CISA’s secret credentials found in public GitHub repo named 'Private-CISA'

A stunning security lapse has exposed America’s Cybersecurity & Infrastructure Agency (CISA) to serious risk after a public GitHub repository named “Private-CISA”—a name that now seems painfully ironic—was found to contain a trove of plaintext passwords, SSH private keys, tokens, and other sensitive assets. The repository, maintained by Virginia-based CISA contractor Nightwing, had been publicly accessible since at least November 2025, according to a report by security journalist Brian Krebs. The leak was flagged by GitGuardian’s Guillaume Valadon, whose automated scans detected the credentials. Valadon told Krebs that the repo’s commit logs showed GitHub’s default secret-protection mechanisms had been deliberately disabled by the repository’s administrator, leaving the door wide open for any malicious actor to walk in.

Even more alarming, testing by Seralys founder Philippe Caturegli confirmed the credentials were real and still active. He was able to use them to access multiple Amazon Web Services GovCloud accounts “at a high privilege level,” meaning an adversary could have accessed sensitive government cloud infrastructure.
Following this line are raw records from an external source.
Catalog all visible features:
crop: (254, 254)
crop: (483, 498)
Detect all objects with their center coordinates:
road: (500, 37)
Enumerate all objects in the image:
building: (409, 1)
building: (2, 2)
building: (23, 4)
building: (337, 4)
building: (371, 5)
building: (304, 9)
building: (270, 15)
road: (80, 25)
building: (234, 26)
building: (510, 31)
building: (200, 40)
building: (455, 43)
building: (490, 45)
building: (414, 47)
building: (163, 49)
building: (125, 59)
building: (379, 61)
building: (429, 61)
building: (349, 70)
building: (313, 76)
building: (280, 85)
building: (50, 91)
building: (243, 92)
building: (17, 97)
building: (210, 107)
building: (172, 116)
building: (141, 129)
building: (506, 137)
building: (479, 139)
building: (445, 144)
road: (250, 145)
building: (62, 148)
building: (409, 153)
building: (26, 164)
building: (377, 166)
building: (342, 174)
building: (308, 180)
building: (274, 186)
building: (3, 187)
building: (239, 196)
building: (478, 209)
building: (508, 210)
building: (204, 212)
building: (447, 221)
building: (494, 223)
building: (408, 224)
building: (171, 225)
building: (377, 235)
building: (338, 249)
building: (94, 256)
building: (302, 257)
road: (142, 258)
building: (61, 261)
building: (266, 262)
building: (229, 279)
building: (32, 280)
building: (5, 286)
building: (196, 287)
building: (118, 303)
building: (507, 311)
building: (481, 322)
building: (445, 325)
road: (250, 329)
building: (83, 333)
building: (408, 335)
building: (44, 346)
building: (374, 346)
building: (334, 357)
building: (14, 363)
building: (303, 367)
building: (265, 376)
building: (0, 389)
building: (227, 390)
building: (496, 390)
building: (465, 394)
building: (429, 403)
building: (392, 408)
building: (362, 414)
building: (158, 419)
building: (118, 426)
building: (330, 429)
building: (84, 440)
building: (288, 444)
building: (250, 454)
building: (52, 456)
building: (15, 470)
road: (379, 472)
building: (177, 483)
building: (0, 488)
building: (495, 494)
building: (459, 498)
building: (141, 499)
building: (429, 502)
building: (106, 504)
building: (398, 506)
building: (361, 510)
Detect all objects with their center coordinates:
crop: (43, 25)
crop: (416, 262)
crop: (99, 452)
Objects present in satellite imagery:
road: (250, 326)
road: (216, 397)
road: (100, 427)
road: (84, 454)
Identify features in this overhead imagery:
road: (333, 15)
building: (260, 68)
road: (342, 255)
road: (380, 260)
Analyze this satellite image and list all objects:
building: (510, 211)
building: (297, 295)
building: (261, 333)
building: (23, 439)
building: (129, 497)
Nightwing has not publicly commented, referring all questions back to CISA. This incident is not an isolated blunder: earlier this year, acting CISA Director Madhu Gottumukkala uploaded classified documents to ChatGPT after obtaining an exemption from the agency’s AI usage policy, and was later removed. The GitHub leak underscores a systemic failure in operational security at one of the nation’s most critical cybersecurity agencies.